Please reproduce all of the data below exactly, leaving each picture out.

** Exercise inputs **
----------------
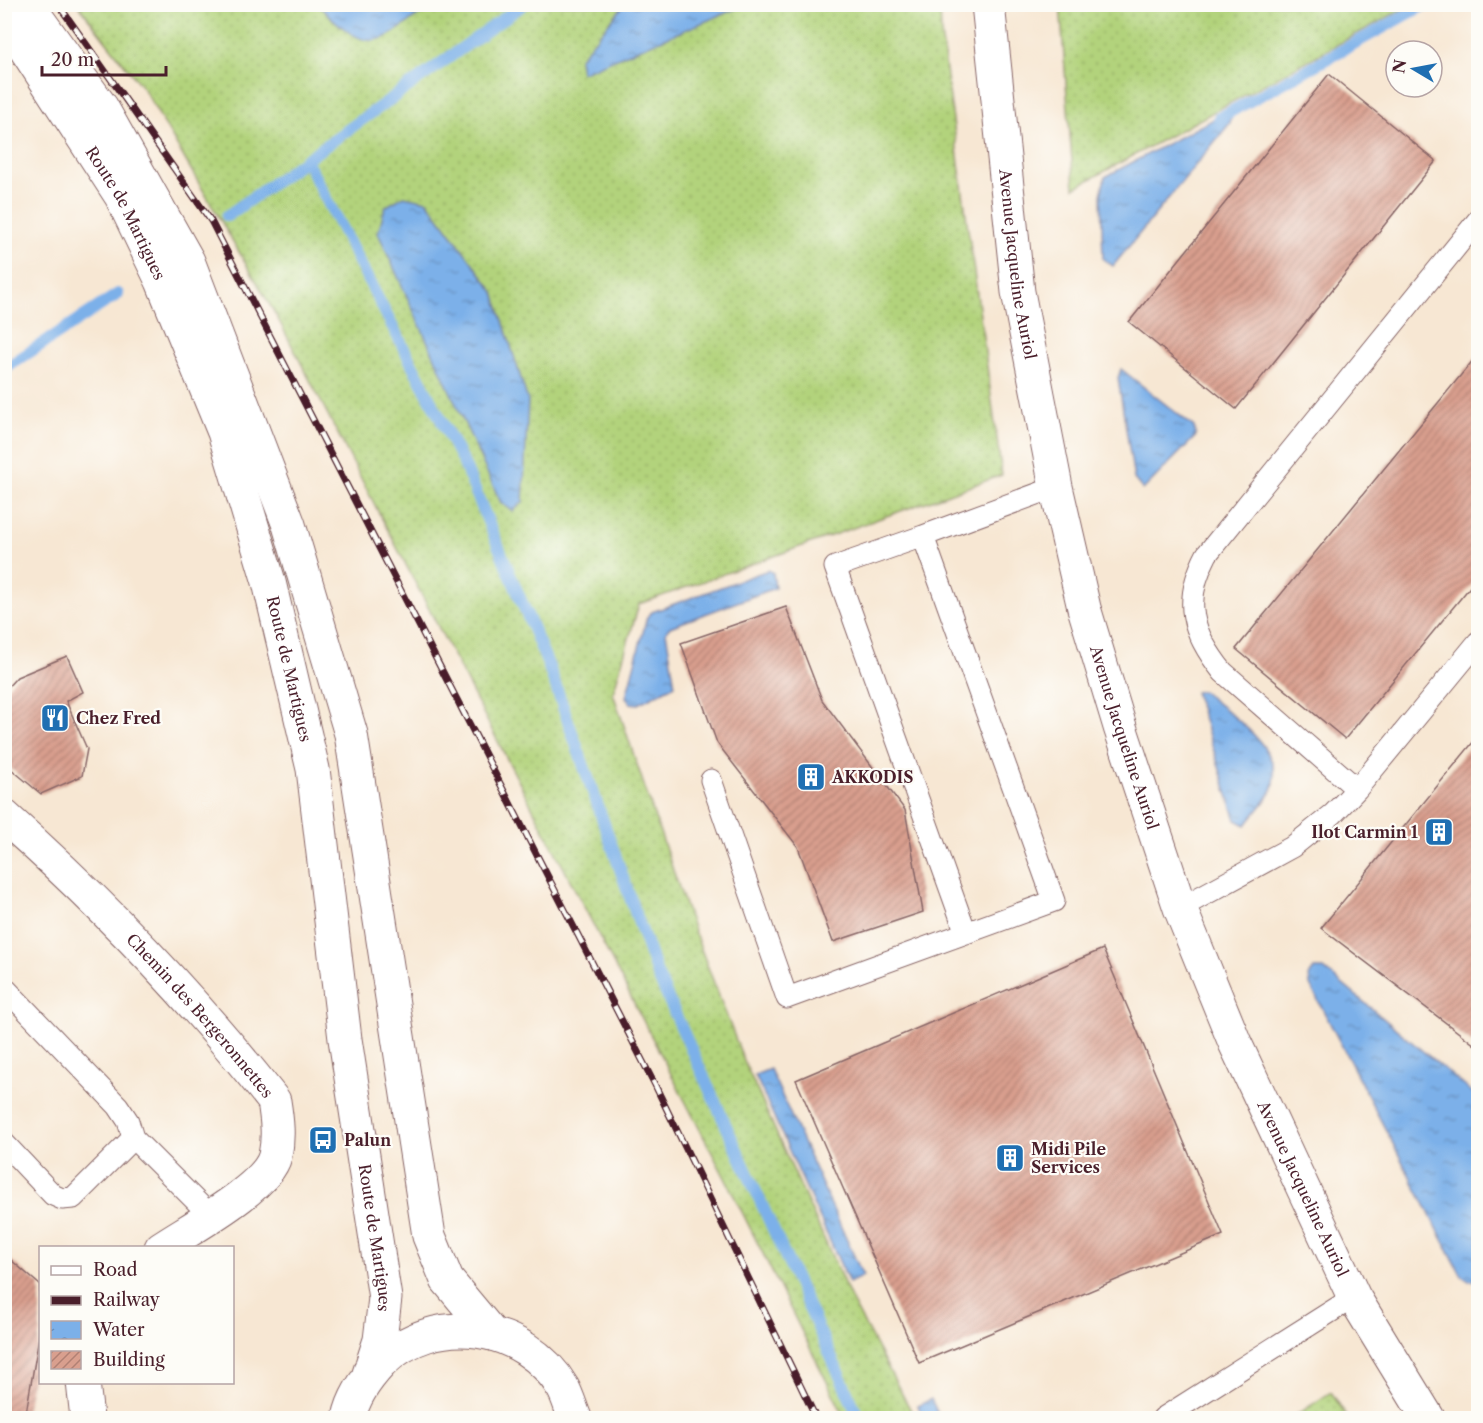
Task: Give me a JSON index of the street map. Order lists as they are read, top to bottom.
{
  "streets": {
    "main road": ["Route de Martigues", "Avenue Jacqueline Auriol", "Chemin des Bergeronnettes"]
  },
  "places": {
    "restaurant": ["Chez Fred"],
    "building": ["AKKODIS", "Ilot Carmin 1", "Midi Pile Services"],
    "bus stop": ["Palun"]
  },
  "legend": [
    "Road",
    "Railway",
    "Water",
    "Building"
  ],
  "scale_bar": "20 m",
  "north": "left"
}
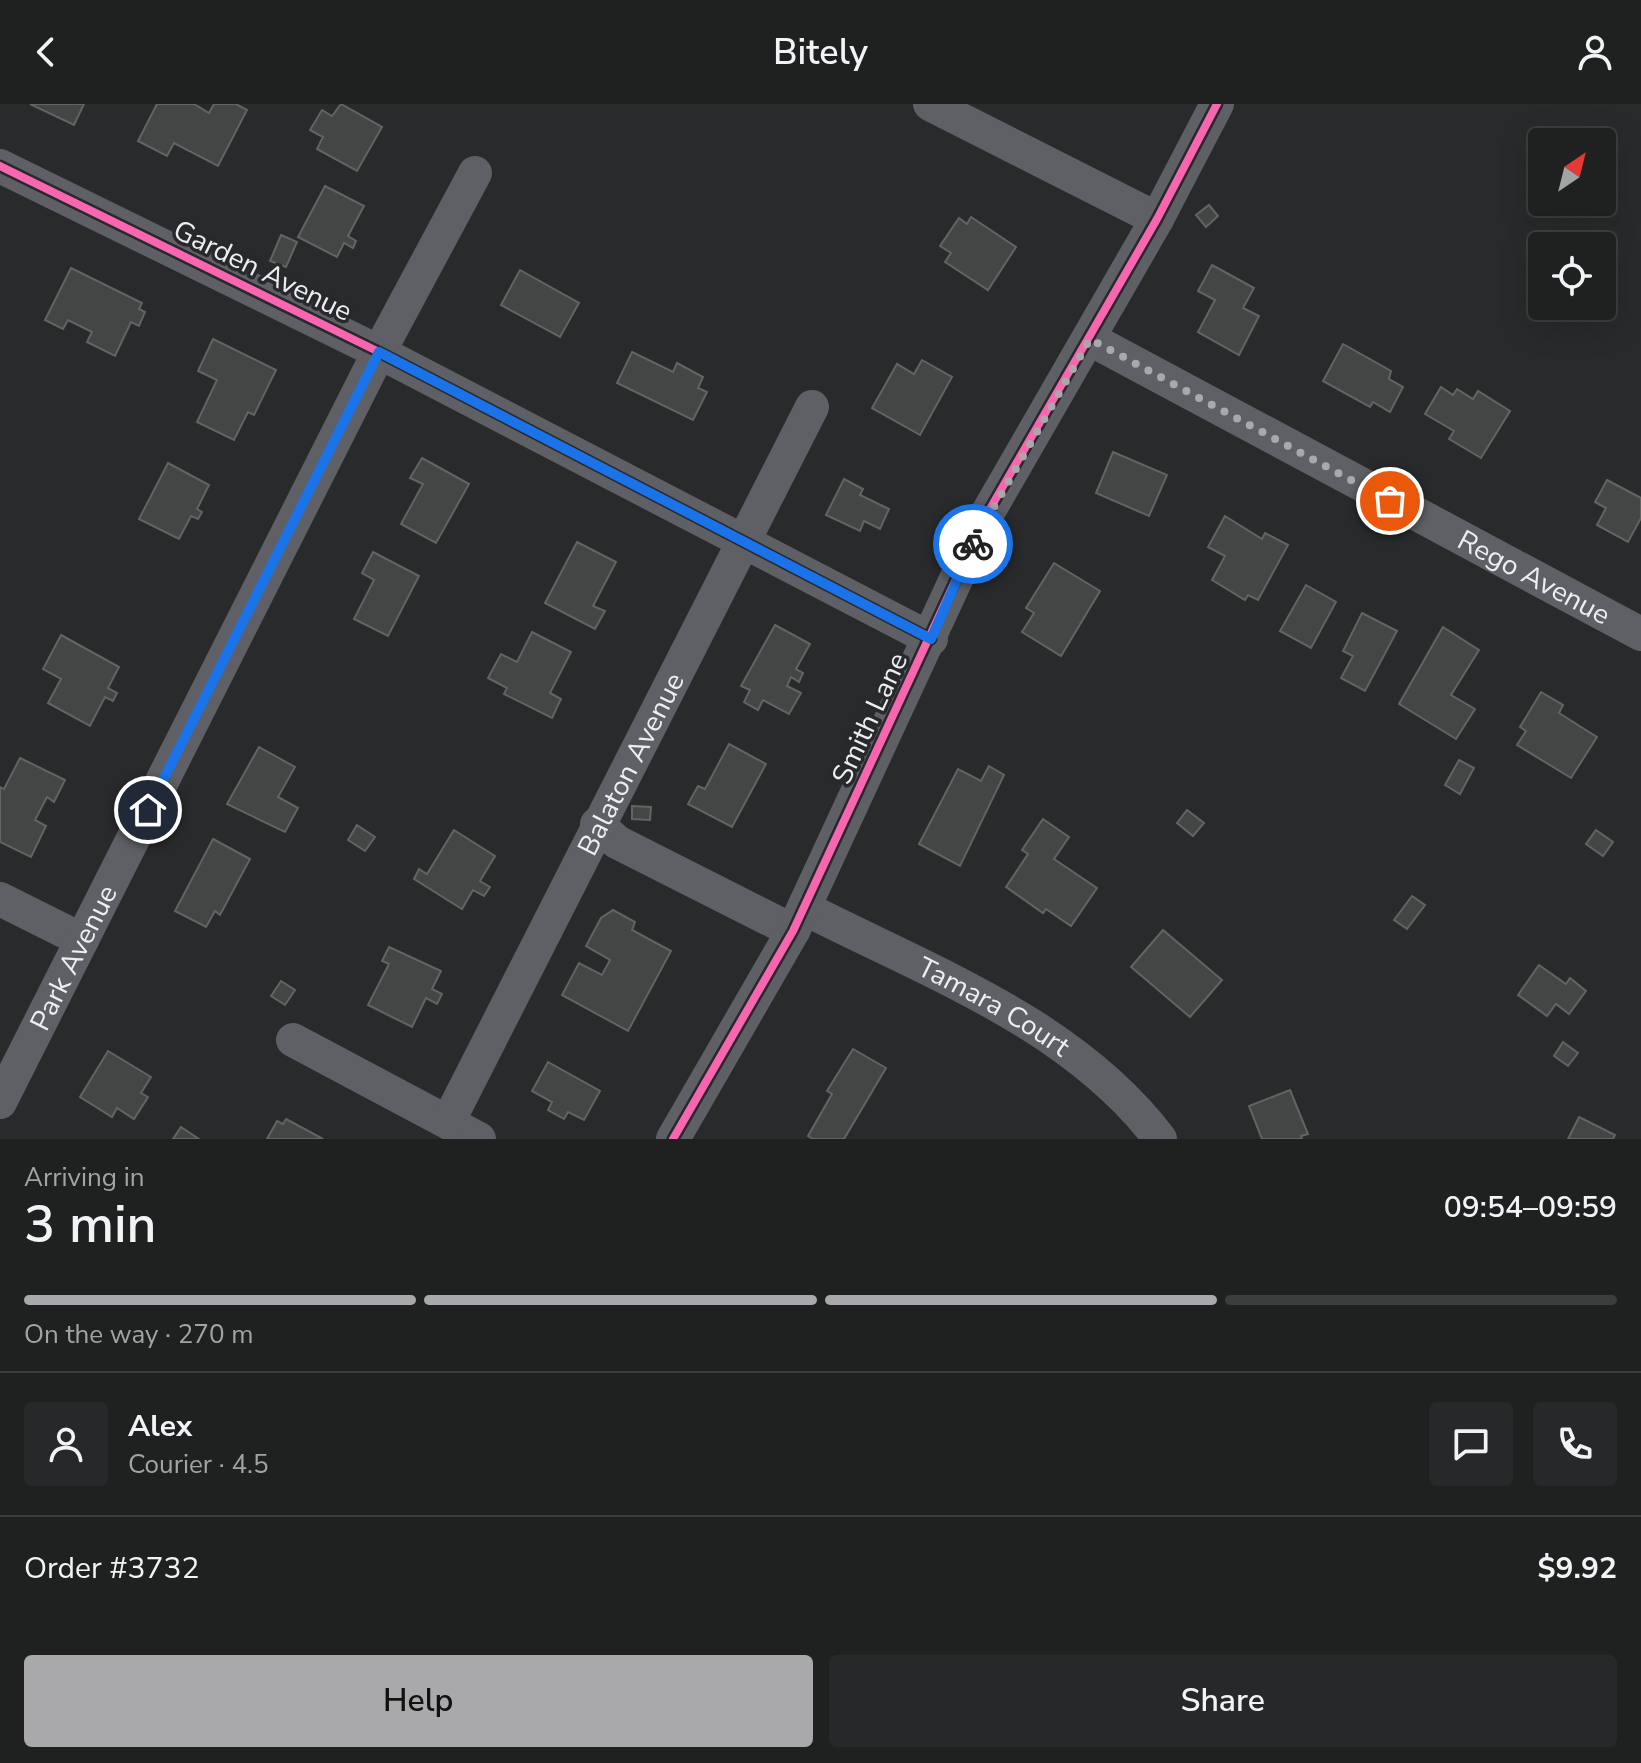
----------------
** Written solution **
Task: Give me a JSON index of the street map. Order lists as they are read, top to bottom.
{
  "streets": {
    "main road": ["Route de Martigues", "Avenue Jacqueline Auriol", "Chemin des Bergeronnettes"]
  },
  "places": {
    "restaurant": ["Chez Fred"],
    "building": ["AKKODIS", "Ilot Carmin 1", "Midi Pile Services"],
    "bus stop": ["Palun"]
  },
  "legend": [
    "Road",
    "Railway",
    "Water",
    "Building"
  ],
  "scale_bar": "20 m",
  "north": "left"
}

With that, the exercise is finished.